**EXCERPT**
----

Thats Bob Duffy he is the resident AIPlayground guy.
I haven't watched this video but he is the one that posts updates to AIPlayground in #1243956384052285560
I mention this because thats a windows installation in the video. But AIPlayground will literally just install comfyui for you
You just download it and run and it installs auto-magically.
Latest release is here: #1245461432141873245 message
My experience is I have installed and used comfyui via this and it works great. I have a B580.
You can ignore that. If anything, seeing this should remind you that Disty's hijacks are working, and you want them to be working so that the various custom nodes that do not use ComfyUI's built-in device getters and hardcode "cuda" will work anyways (e.g. ultimate SD upscale, or some of the ones my script installs).
What do you mean easier to use Nvidia... You're gonna sell your GPU? I think that's a bit hasty
AIPG is very easy to set up. There's other options if you want just Comfy as well
In general, there is no Nvidia offering that has that 16gb the a770 has anywhere near the a770's price. Closest would probably be a 3060 12gb, if you can find one? Which is not much better, might even perform worse, certainly performs waaaaay worse than the b580. The 5060ti 16GB is actually better, but it also costs 2x as much usually
thanks for the clarification! 
There are some specific examples that I've seen with Nvidia that do just beat us performance wise.
I blame cudagraphs. Someone can run Chatterbox 3x faster than me on a 3060 because I can't get torch.compile to work with it.
Lmao
New LTXV is "out" not open source yet though I don't believe. Looks pretty good, hopefully it's not huge and slow like the last one released. Quality looks worse than wan but fine tunes could fix that, also has built in audio which is cool.

----

**GOAL**
Reproduce the forum thread on installing ComfyUI through AIPlayground word for word, from start to finish. The material that follows comes from a separate source unrelated to the forum thread.

----

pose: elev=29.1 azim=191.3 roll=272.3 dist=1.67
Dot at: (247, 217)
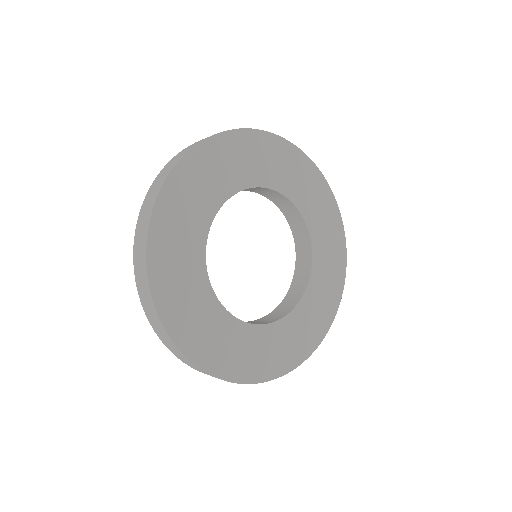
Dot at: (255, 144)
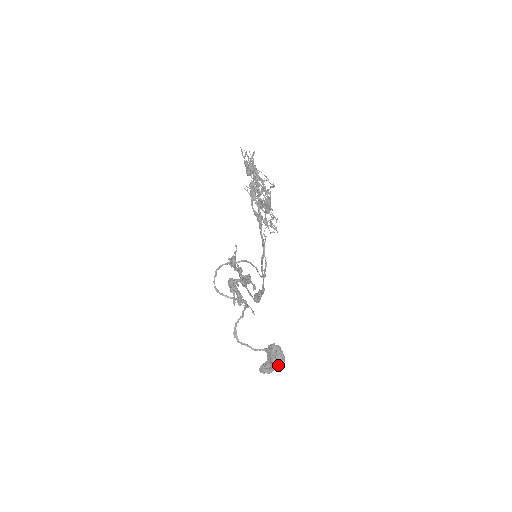
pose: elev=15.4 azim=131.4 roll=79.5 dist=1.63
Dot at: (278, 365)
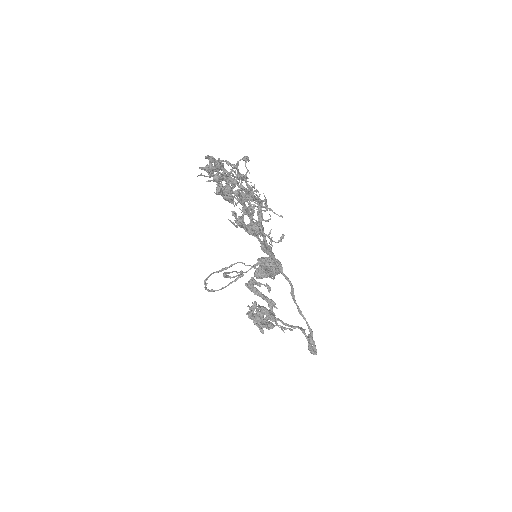
Dot at: occluded
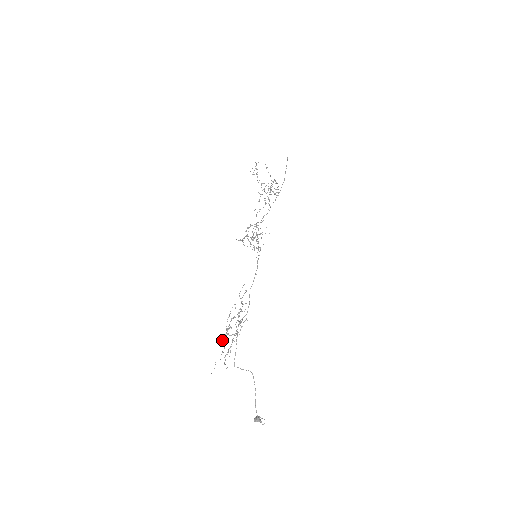
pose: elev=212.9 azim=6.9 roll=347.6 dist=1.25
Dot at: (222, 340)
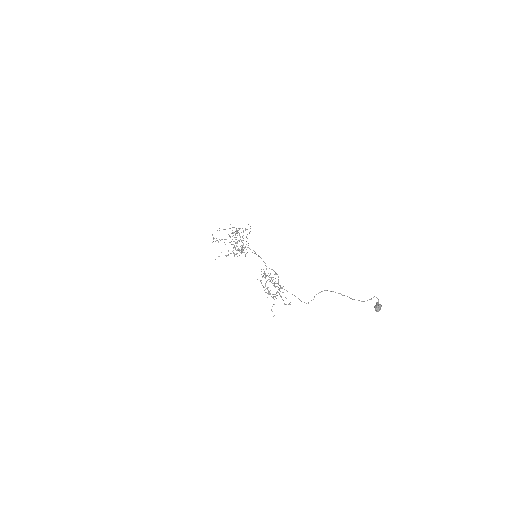
Dot at: occluded
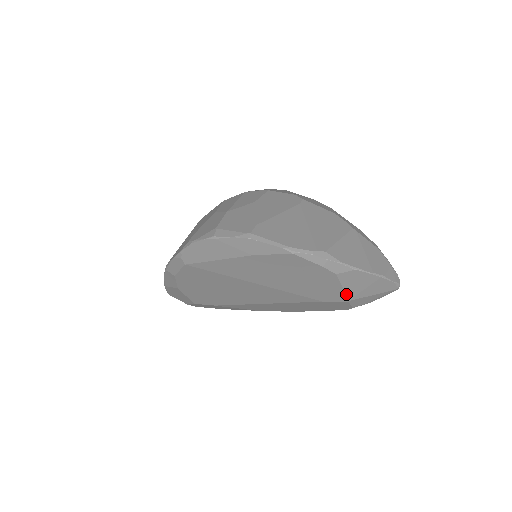
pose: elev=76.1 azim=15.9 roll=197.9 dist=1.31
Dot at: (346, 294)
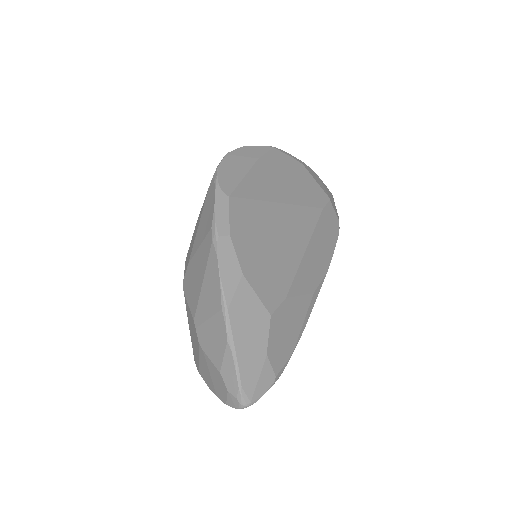
Dot at: (322, 189)
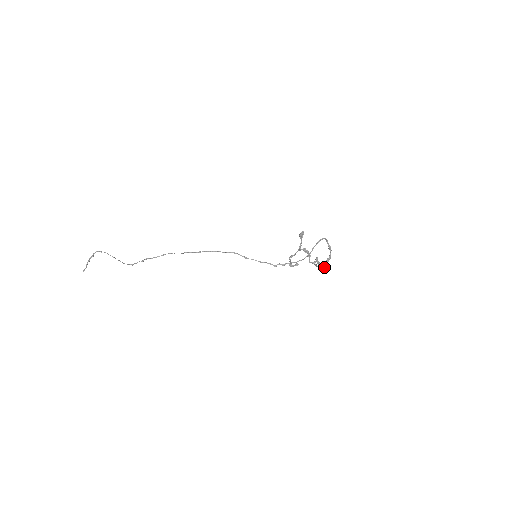
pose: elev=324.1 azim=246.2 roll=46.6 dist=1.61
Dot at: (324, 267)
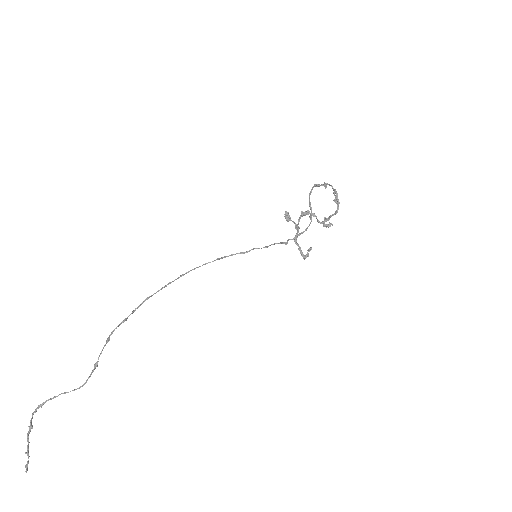
Dot at: (338, 203)
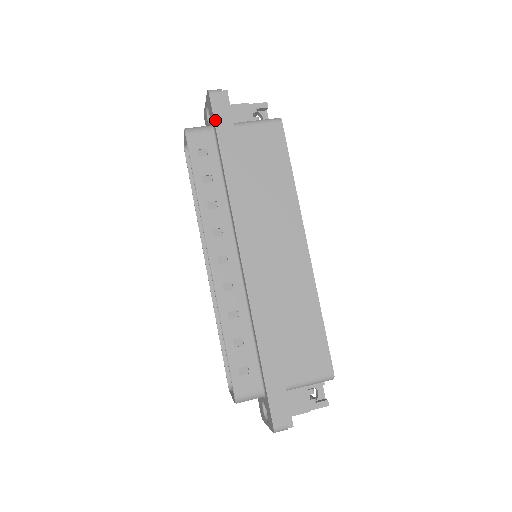
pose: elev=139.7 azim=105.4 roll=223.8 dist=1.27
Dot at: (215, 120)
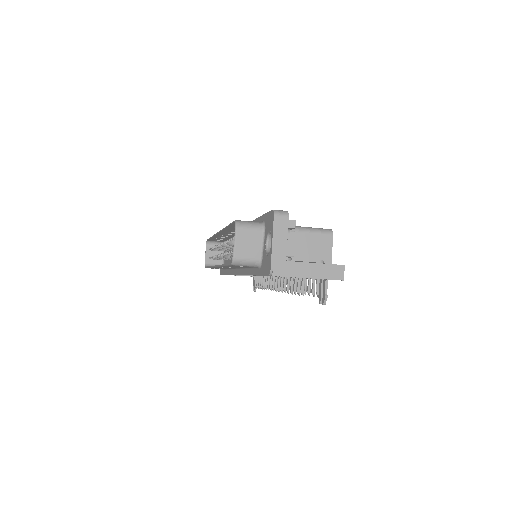
Dot at: occluded
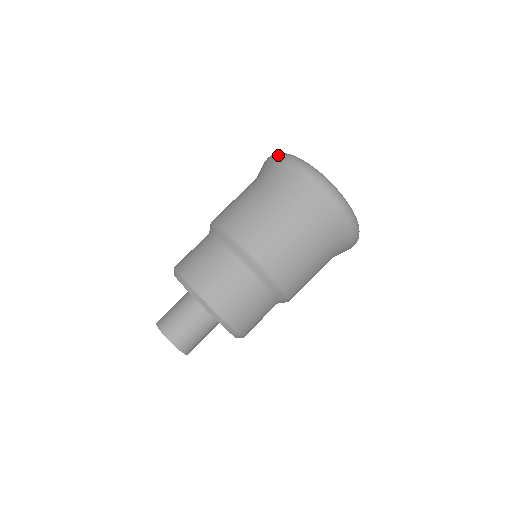
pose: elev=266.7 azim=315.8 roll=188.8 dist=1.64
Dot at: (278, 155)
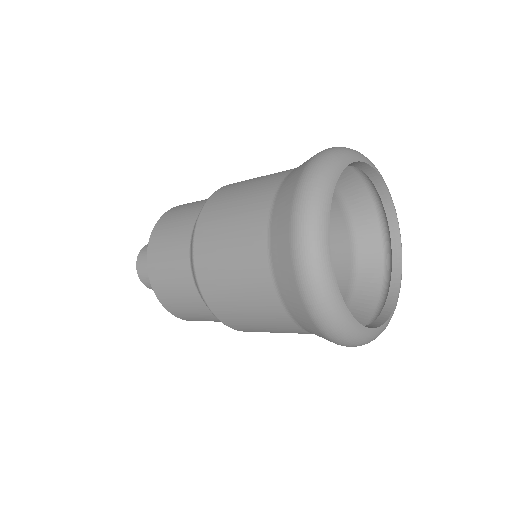
Dot at: (305, 184)
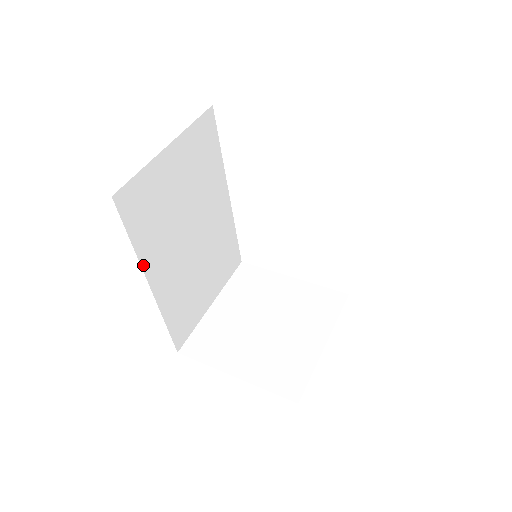
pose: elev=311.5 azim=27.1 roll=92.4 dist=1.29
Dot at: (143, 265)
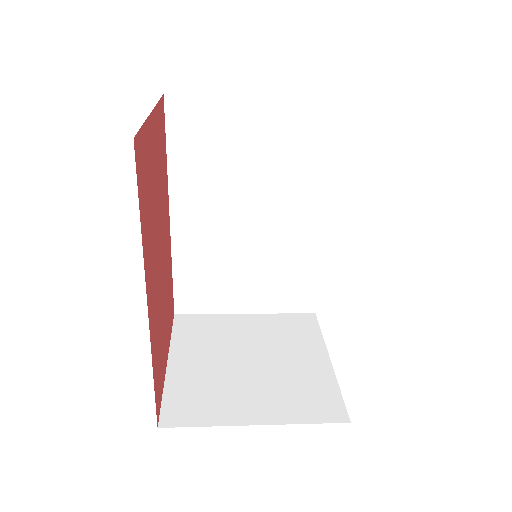
Dot at: (171, 187)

----

**TASK ANSWER**
Thats Bob Duffy he is the resident AIPlayground guy.
I haven't watched this video but he is the one that posts updates to AIPlayground in #1243956384052285560
I mention this because thats a windows installation in the video. But AIPlayground will literally just install comfyui for you
You just download it and run and it installs auto-magically.
Latest release is here: #1245461432141873245 message
My experience is I have installed and used comfyui via this and it works great. I have a B580.
You can ignore that. If anything, seeing this should remind you that Disty's hijacks are working, and you want them to be working so that the various custom nodes that do not use ComfyUI's built-in device getters and hardcode "cuda" will work anyways (e.g. ultimate SD upscale, or some of the ones my script installs).
What do you mean easier to use Nvidia... You're gonna sell your GPU? I think that's a bit hasty
AIPG is very easy to set up. There's other options if you want just Comfy as well
In general, there is no Nvidia offering that has that 16gb the a770 has anywhere near the a770's price. Closest would probably be a 3060 12gb, if you can find one? Which is not much better, might even perform worse, certainly performs waaaaay worse than the b580. The 5060ti 16GB is actually better, but it also costs 2x as much usually
thanks for the clarification! 
There are some specific examples that I've seen with Nvidia that do just beat us performance wise.
I blame cudagraphs. Someone can run Chatterbox 3x faster than me on a 3060 because I can't get torch.compile to work with it.
Lmao
New LTXV is "out" not open source yet though I don't believe. Looks pretty good, hopefully it's not huge and slow like the last one released. Quality looks worse than wan but fine tunes could fix that, also has built in audio which is cool.